Most memorably, New Mission gave 7-foot-1 St. Joe's center Karl Towns some bulletin board material to absorb before their meeting last December. Forward Fred "Bam" Rivers told ESPNBoston.com of Towns, "I don't care who you are, I'm coming at you my hardest." Towns -- a Kentucky freshman who's projected as a lottery pick in next June's NBA Draft -- had a ridiculous night (20 points, 19 rebounds, 6 blocks), but also had blood draping down his jersey following the game as a result of the physical play. For his part, he held high praise for Mission in his post-game interviews.
New Mission went on to capture the MIAA Division 2 State Championship last March, the program's third state title in five seasons.
Hurley -- whose team also plays annually in the Hoophall Classic in Springfield during Martin Luther King Day weekend -- is a big fan of Boston.
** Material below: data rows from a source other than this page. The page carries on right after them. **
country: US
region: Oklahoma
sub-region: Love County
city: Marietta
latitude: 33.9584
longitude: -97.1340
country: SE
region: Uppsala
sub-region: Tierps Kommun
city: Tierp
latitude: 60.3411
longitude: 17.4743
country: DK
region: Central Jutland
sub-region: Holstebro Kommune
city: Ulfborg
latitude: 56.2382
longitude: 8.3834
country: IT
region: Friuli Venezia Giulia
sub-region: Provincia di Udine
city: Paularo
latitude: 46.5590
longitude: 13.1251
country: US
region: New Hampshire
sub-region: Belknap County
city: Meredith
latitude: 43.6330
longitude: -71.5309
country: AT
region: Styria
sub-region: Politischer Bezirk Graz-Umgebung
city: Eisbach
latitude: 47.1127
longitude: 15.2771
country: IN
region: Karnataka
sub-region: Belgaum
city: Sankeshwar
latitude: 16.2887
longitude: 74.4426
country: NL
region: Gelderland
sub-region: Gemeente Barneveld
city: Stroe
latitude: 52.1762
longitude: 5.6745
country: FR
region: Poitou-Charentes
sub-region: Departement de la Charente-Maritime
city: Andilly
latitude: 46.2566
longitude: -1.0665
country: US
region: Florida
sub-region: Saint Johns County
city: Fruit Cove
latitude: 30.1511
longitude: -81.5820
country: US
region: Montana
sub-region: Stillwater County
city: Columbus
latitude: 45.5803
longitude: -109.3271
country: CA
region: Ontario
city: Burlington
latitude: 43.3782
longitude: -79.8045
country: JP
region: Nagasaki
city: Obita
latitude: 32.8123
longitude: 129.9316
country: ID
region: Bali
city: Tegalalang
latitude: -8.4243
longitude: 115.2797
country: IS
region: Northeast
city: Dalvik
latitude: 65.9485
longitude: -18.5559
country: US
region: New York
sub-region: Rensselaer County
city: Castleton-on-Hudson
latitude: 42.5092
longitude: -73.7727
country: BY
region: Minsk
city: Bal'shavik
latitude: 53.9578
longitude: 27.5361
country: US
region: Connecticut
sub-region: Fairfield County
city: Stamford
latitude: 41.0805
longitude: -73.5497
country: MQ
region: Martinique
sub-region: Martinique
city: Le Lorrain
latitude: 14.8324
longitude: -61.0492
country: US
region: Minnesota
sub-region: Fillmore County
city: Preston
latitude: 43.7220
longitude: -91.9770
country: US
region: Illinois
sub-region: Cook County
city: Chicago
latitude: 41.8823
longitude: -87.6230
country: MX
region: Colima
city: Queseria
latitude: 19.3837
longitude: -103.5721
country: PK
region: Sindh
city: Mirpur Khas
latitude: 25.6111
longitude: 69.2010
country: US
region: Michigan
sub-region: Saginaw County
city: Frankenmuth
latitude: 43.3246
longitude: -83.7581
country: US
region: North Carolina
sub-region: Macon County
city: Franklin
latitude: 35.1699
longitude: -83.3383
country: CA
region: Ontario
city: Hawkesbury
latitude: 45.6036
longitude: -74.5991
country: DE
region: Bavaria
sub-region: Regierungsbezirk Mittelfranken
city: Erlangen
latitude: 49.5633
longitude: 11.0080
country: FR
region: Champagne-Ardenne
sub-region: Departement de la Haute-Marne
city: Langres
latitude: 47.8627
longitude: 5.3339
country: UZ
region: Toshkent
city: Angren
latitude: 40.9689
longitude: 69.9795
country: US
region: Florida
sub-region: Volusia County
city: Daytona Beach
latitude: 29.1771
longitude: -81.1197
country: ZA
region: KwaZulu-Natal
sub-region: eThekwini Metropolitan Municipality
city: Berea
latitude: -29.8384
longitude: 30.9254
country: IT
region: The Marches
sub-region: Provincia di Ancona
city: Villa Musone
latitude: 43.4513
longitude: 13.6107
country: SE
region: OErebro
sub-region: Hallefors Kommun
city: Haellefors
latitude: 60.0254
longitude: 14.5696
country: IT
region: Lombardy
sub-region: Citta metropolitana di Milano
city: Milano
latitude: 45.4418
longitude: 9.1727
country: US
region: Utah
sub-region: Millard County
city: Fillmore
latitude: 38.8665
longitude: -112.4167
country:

When he isn't lauding the MIAA's shot clock rules (New Jersey, believe it or not, has none), he's applauding the city of Boston and its culture. He also runs a four-day youth clinic each summer on the campus of Roxbury Latin School, in West Roxbury.
Asked about his inclination to coming back to Boston in the future, whether or not the Friars are attached to a tournament, Hurley said he would love to return.
"If we could come up during the holidays and be up here three days, play two games, that would be fabulous," Hurley said. "We've had nothing but good games up here -- even today, we had to battle to get control of this. The hospitality and reception we receive is always very good. The kids like it. It's a great place for us.
"We're gonna try to put on an eating performance Monday -- we're gonna find a deli and put on serious damage, all of us, the players and coaches. The whole experience is great."
Speculation has run around these parts the last few years as to whether we would see a third installment of the hotly-contested series between St. Anthony and Central Catholic, which reached the Division 1 state final for the third time in eight seasons last March. Hurley said he hasn't had any conversation with Central coach Rick Nault, though he'd be very willing to listen.
"We'd love to play them," Hurley said. "Back a long time ago, we played some great games with New Bedford. We've always had good games here. Maybe we play one in Providence then come up here for one, or maybe we play two up here. But it's a nice trip for us."
Hurley added, with a smile, "My appeal is out there, if anybody wants to bring us back."